Pocas veces la palabra evasión, referida a un espectáculo, adquirió un sentido tan nítido como en el caso de Sydney Piddington.
Este aprendiz de mago, nacido durante la Primera Guerra Mundial en Australia, fue reclutado por las fuerzas armadas de su país durante la Segunda. Como aprendiz de artillero, asistió a la caída de Singapur. La derrota le condujo al campo de concentración Chan Chang, una sucia ratonera donde la vida era un auténtico infierno.
Entre sus compañeros se encontraba el dibujante Ronald Searle, que dejó un puñado de apuntes de las condiciones de vida de los prisioneros. También el novelista Russell Braddon, que describió las penalidades del cautiverio en La isla desnuda y acabó convirtiéndose en biógrafo del Piddington.
El joven artillero encontró casualmente un ejemplar suelto de una revista de psicología en el que el Dr. JB Rhine escribía sobre telepatía. Empezó a experimentar, y terminó diseñando un espectáculo teatral con el que entretener a sus compañeros de infortunio. Se trataba de que, por unos momentos, olvidaran la violencia de los guardianes, de los extenuantes trabajos forzados, de la desnutrición y de las enfermedades. A veces, lo consiguió en circunstancias muy difíciles.
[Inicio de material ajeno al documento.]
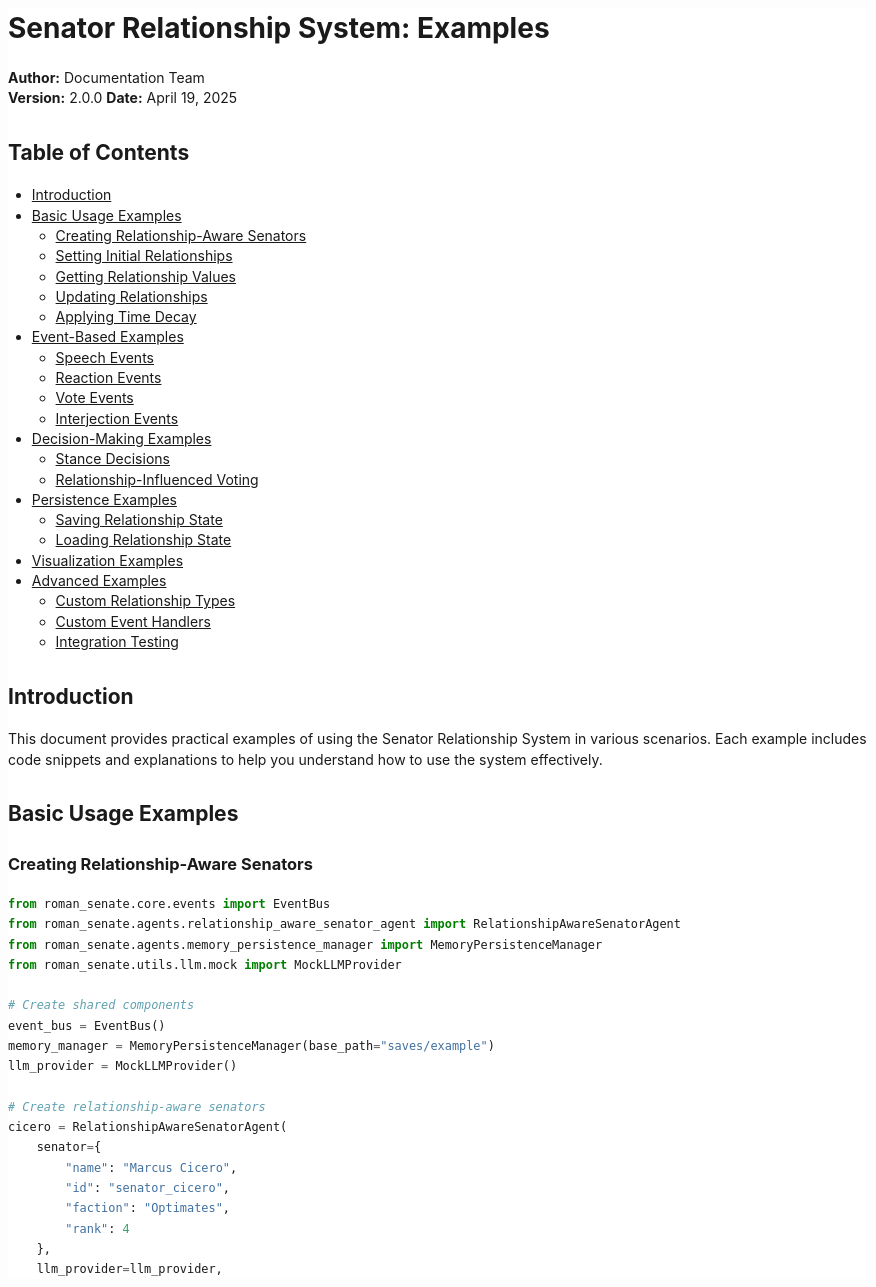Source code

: # Senator Relationship System: Examples

**Author:** Documentation Team  
**Version:** 2.0.0
**Date:** April 19, 2025

## Table of Contents

- [Introduction](#introduction)
- [Basic Usage Examples](#basic-usage-examples)
  - [Creating Relationship-Aware Senators](#creating-relationship-aware-senators)
  - [Setting Initial Relationships](#setting-initial-relationships)
  - [Getting Relationship Values](#getting-relationship-values)
  - [Updating Relationships](#updating-relationships)
  - [Applying Time Decay](#applying-time-decay)
- [Event-Based Examples](#event-based-examples)
  - [Speech Events](#speech-events)
  - [Reaction Events](#reaction-events)
  - [Vote Events](#vote-events)
  - [Interjection Events](#interjection-events)
- [Decision-Making Examples](#decision-making-examples)
  - [Stance Decisions](#stance-decisions)
  - [Relationship-Influenced Voting](#relationship-influenced-voting)
- [Persistence Examples](#persistence-examples)
  - [Saving Relationship State](#saving-relationship-state)
  - [Loading Relationship State](#loading-relationship-state)
- [Visualization Examples](#visualization-examples)
- [Advanced Examples](#advanced-examples)
  - [Custom Relationship Types](#custom-relationship-types)
  - [Custom Event Handlers](#custom-event-handlers)
  - [Integration Testing](#integration-testing)

## Introduction

This document provides practical examples of using the Senator Relationship System in various scenarios. Each example includes code snippets and explanations to help you understand how to use the system effectively.

## Basic Usage Examples

### Creating Relationship-Aware Senators

```python
from roman_senate.core.events import EventBus
from roman_senate.agents.relationship_aware_senator_agent import RelationshipAwareSenatorAgent
from roman_senate.agents.memory_persistence_manager import MemoryPersistenceManager
from roman_senate.utils.llm.mock import MockLLMProvider

# Create shared components
event_bus = EventBus()
memory_manager = MemoryPersistenceManager(base_path="saves/example")
llm_provider = MockLLMProvider()

# Create relationship-aware senators
cicero = RelationshipAwareSenatorAgent(
    senator={
        "name": "Marcus Cicero",
        "id": "senator_cicero",
        "faction": "Optimates",
        "rank": 4
    },
    llm_provider=llm_provider,
```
Al terminar la guerra, Sydney Piddington volvió a Australia y se casó con una joven actriz radiofónica llamada Lesley Popei. Juntos adaptaron para la radio el espectáculo de telepatía concebido para el campo de concentración. Y funcionó. Lo que al menos nos empuja a preguntarnos sobre el estado anímico de los lugares supuestamente libres.
Fue un auténtico éxito. La BBC les ofreció un sustancioso contrato y se trasladaron a Londres, donde el éxito se reprodujo.
Los Piddington se mostraban capaces de comunicarse entre sí a pesar de la distancia, del aislamiento, de los obstáculos. Reinaban en el horario nocturno. Hasta veinte millones de espectadores aguardaban el comienzo de su espacio.
En una época en la que no existían los microtransistores, la pareja se intercambiaba mensajes e informaciones entre el estudio de la BBC y las mazmorras de la Torre de Londres o una campana de buceo, sumergida en las aguas del Támesis.
Los Piddington involucraban en la solución del dilema a un público expectante. Su lema era: Usted es el juez.
Se desencadenaron apasionadas discusiones. Los espectadores sostenían variadas teorías para explicar el fenómeno. Las condiciones en que se efectuaban los programas eran controladas rigurosamente por especialistas independientes. Esa fue parte importante de su éxito.
Se pensaba en la existencia de un código. ¿Pero cómo lograban trasmitirlo? La mayor parte de las explicaciones fueron desmontadas por la pareja.
Chesterton hubiera dicho que los ingleses, un pueblo que recurre a menudo a hablar del tiempo, disponía al fin de un tema de conversación interminable. ¿Cómo lo hacían? Después de años de cavilaciones nadie fue capaz de ofrecer una explicación convincente. Los Piddington tampoco.
Naturalmente existía una explicación. Pero no se la transmitieron a nadie y se la llevaron a la tumba.